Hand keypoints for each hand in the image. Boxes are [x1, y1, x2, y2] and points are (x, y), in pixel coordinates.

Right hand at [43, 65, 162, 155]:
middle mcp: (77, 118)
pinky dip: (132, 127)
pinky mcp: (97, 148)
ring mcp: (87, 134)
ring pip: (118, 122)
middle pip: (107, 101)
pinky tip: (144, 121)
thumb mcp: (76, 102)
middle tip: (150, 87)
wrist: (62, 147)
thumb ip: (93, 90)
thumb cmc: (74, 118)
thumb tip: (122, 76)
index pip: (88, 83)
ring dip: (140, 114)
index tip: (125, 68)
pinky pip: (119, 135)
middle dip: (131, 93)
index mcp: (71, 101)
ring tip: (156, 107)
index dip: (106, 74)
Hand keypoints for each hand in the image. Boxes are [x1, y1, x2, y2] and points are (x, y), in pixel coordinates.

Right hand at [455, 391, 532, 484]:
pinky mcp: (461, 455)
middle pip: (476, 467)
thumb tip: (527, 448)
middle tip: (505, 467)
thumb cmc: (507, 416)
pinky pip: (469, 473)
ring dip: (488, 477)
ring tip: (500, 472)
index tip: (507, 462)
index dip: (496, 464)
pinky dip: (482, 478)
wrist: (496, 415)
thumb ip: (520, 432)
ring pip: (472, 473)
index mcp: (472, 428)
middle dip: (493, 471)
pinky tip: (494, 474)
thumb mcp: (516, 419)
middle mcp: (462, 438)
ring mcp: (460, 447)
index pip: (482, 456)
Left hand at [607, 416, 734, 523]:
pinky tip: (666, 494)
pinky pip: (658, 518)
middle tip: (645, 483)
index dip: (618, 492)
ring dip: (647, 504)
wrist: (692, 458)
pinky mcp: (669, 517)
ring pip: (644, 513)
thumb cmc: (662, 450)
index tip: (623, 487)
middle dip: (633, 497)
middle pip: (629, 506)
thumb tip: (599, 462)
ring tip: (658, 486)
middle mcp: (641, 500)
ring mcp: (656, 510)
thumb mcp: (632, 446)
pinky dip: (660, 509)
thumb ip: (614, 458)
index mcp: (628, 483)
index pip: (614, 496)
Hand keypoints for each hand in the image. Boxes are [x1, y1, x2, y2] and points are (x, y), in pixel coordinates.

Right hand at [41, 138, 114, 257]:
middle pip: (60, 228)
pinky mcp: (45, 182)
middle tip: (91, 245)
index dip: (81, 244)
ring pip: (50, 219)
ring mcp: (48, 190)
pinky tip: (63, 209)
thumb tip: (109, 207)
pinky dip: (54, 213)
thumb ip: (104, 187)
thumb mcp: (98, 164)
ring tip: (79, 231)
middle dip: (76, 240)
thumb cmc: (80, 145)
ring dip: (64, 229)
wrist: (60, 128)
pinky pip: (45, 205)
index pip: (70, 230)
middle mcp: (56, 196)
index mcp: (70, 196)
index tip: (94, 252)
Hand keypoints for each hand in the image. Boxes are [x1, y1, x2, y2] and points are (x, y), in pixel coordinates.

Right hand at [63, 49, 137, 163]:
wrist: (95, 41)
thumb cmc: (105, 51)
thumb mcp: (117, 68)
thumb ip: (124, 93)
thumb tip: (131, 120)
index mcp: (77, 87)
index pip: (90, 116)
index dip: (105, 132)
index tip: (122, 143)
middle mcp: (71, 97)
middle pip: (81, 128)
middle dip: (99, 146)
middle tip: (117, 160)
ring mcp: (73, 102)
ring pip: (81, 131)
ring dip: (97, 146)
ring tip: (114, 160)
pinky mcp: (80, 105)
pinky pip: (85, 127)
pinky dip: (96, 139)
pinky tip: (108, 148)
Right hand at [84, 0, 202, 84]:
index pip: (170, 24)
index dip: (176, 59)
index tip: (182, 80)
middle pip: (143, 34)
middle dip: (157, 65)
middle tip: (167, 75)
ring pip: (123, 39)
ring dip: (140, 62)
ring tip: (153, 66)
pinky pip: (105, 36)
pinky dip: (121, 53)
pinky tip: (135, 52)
-------------------------
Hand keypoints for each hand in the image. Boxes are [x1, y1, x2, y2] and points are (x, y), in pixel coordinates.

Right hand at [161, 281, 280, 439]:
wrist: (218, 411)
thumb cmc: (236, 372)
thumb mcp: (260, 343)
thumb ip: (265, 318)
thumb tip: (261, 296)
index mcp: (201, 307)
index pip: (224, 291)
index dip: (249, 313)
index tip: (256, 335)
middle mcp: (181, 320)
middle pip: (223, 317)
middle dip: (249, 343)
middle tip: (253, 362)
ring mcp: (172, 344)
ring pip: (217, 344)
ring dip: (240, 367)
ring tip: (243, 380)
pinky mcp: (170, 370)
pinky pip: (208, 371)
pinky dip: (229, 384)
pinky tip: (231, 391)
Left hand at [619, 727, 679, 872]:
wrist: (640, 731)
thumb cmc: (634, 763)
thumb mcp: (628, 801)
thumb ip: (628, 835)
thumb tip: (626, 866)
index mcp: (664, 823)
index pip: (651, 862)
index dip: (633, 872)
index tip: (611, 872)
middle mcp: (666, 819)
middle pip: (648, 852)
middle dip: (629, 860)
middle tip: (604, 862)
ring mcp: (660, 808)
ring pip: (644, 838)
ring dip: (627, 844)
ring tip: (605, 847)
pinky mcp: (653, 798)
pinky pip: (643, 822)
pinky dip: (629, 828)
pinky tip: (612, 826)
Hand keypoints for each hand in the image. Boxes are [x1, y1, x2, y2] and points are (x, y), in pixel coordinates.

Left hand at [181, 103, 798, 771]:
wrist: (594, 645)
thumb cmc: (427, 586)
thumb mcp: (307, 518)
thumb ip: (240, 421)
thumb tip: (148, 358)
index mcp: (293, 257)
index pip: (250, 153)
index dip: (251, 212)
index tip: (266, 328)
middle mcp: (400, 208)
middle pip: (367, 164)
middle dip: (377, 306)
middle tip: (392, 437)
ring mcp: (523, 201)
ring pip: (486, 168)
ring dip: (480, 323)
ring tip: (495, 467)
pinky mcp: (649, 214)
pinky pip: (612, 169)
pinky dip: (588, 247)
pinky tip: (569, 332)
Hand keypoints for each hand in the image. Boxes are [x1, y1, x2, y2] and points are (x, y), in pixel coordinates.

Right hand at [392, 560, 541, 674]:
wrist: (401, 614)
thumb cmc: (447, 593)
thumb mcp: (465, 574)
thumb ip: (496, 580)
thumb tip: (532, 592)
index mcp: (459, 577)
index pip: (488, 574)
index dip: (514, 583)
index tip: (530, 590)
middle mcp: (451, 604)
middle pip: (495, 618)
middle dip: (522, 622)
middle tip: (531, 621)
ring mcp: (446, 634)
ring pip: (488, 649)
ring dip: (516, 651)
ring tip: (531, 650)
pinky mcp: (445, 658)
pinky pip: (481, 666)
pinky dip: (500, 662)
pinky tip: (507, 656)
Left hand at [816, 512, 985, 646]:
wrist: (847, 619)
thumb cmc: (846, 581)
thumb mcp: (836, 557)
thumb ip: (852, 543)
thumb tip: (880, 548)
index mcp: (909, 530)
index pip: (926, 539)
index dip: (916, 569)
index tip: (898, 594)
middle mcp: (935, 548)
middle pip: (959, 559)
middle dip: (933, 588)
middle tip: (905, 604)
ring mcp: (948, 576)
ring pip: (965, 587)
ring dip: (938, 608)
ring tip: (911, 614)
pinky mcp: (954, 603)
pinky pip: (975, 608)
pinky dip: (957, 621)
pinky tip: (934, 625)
-------------------------
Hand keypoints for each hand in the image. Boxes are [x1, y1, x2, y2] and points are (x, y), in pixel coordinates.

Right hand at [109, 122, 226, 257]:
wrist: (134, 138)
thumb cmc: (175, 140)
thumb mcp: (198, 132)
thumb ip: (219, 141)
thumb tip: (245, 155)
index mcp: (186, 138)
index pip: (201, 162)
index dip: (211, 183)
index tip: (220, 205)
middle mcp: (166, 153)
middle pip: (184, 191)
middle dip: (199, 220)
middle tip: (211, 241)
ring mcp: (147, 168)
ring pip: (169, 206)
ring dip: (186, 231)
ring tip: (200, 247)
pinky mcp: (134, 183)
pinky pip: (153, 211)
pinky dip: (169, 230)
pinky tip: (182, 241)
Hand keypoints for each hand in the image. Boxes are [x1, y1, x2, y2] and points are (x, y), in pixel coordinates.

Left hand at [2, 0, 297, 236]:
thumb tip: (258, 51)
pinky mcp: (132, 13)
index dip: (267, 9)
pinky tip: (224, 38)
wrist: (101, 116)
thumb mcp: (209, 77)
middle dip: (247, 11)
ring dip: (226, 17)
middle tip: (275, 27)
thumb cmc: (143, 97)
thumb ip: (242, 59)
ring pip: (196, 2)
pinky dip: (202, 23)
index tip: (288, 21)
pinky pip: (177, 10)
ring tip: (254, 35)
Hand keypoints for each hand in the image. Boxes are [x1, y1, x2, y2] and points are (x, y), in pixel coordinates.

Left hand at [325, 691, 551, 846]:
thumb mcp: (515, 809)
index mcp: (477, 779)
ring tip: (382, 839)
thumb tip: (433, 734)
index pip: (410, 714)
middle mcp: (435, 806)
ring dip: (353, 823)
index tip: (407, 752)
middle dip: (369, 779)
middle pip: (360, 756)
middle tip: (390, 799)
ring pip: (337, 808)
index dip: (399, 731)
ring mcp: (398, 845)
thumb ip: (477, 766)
-------------------------
**Assigned task:** Every line in the listing that holds "Right" belongs in the answer.

**Exercise result:**
Right hand at [43, 65, 162, 155]:
Right hand at [455, 391, 532, 484]:
Right hand at [41, 138, 114, 257]:
Right hand at [63, 49, 137, 163]:
Right hand at [84, 0, 202, 84]:
Right hand at [161, 281, 280, 439]:
Right hand at [392, 560, 541, 674]:
Right hand at [109, 122, 226, 257]:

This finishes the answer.